A Northern Light Chapter 16 Summary

recouriumphoration

  • Rewinding back to spring, Beth yells to Pa that there's a monster in the manure pile, but when the family goes to investigate, they find out that it's just Uncle Fifty, Pa's younger brother, recovering from a night of drinking.
  • Pa tells Mattie to give Uncle Fifty a bath, but this will make Mattie late for school—and today's the day Miss Wilcox is giving the last bit of the tests Mattie has to take to get her diploma.
  • In the end, Mattie arrives at school two hours late but is able to finish all her exams. You go, girl.
  • When Mattie gets home, she finds Uncle Fifty has cooked dinner and is entertaining the family. He proposes a toast to Mattie for her accomplishment of getting a diploma, and Mattie takes her first drink of whiskey.
  • Uncle Fifty has cooked them all supper, and the family—even Pa—has a good laugh when they admit that Mattie is an awful cook. After dinner, Uncle Fifty tells stories of his job on the river.
  • When Uncle Fifty talks about logging, Mattie can tell that her pa misses being out on the river.
  • Then Mattie recalls a little of her father's history: his stepfather beat him with his belt whenever Pa spoke French and, really, whenever he felt like it, so Pa ran away from home when he was twelve.
  • Before going to bed, Uncle Fifty gives everyone the gifts he brought.
  • As Mattie gets ready for bed, she eavesdrops on the conversation between Uncle Fifty and Pa; Uncle Fifty tells Pa he should get back on the river, but Pa says he likes farming.
  • Mattie remembers a huge fight her parents had about ten years earlier.
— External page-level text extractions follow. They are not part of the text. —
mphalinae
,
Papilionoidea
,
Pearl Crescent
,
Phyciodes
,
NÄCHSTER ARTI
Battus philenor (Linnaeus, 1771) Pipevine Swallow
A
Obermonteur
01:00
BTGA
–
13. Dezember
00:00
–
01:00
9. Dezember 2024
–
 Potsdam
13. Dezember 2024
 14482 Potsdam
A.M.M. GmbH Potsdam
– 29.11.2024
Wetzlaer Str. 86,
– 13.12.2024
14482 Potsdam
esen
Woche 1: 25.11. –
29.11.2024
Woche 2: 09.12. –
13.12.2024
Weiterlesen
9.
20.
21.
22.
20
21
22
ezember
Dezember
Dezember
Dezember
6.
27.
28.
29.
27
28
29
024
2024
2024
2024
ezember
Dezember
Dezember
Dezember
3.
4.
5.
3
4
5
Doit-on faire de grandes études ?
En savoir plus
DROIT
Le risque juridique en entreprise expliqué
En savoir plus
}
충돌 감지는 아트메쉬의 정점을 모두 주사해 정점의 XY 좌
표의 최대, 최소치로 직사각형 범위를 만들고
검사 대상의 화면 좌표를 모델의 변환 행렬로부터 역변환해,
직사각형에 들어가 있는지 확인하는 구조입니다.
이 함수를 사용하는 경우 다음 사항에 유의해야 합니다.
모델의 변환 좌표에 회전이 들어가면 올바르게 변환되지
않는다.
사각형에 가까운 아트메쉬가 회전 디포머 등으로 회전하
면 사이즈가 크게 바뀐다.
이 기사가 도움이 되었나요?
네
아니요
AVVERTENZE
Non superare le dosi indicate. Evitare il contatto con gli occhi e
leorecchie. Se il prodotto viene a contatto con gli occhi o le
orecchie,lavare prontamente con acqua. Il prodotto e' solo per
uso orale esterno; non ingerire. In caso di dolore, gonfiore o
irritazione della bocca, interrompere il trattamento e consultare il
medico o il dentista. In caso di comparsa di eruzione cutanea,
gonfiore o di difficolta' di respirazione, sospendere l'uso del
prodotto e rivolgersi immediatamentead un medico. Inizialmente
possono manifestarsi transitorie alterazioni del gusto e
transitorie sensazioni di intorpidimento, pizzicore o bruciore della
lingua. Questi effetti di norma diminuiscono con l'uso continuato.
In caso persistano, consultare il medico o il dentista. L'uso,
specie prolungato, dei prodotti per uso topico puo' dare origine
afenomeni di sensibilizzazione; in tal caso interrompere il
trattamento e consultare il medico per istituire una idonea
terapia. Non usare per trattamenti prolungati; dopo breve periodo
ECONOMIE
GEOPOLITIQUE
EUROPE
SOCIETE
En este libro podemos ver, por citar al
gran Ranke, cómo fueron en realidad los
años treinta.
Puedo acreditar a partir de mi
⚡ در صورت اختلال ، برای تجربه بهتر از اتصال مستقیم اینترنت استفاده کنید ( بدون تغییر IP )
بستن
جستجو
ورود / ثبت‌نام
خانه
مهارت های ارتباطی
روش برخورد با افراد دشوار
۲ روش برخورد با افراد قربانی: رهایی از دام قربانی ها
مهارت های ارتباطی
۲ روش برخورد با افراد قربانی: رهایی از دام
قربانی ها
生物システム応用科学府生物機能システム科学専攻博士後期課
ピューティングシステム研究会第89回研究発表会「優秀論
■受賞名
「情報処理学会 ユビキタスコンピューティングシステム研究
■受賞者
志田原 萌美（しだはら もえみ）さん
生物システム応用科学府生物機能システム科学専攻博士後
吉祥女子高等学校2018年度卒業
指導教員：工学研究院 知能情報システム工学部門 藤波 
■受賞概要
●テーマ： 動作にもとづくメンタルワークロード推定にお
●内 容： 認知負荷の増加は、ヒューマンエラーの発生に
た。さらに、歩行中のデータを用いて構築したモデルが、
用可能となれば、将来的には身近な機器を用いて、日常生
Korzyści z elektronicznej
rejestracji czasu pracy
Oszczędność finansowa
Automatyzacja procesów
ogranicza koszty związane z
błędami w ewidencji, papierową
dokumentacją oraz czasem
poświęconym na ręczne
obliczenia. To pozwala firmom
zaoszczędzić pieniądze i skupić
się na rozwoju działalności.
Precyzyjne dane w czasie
Pa was almost killed on the river, and Mamma made Pa promise not to work the logjams, and instead to just stay on the shore. In the course of the fight, it came out that Pa and Mamma ran away to be together, and that Pa was still angry with Mamma's father; Mamma, who wouldn't hurt a fly, slapped Pa hard and went to stay at Aunt Josie's with her children. When the two reconciled a few weeks later, Pa sold Mamma's jewelry to pay for land on Eagle Bay and made the transition from river work to farming.
  • Perceptively, Uncle Fifty recognizes that Pa still grieves for his dead wife so much that he isn't really living, and when he asks Pa about Lawton, Pa doesn't answer. Uncle Fifty tells Pa to pay attention to his family, but Pa brushes him off.
  • When Mattie brings the logs in for the fire, Uncle Fifty tells her that he's proud of her, but she wishes it were her Pa speaking. Then, Uncle Fifty offers to help her pay for the train ticket and other expenses so she can go to college, but Mattie thinks that he doesn't have the money.
  • As she climbs the stairs to bed, Mattie hears Pa and Uncle Fifty talking about money, and it turns out Uncle Fifty really does have the money.
  • Mattie's so excited that she can barely sleep, though she hasn't told anyone in her family about her opportunity to go to college yet.
  • Because it's too late to look up a word, Mattie makes one up: recouriumphoration, or "to have one's hope restored" (16.recouriumphoration.127).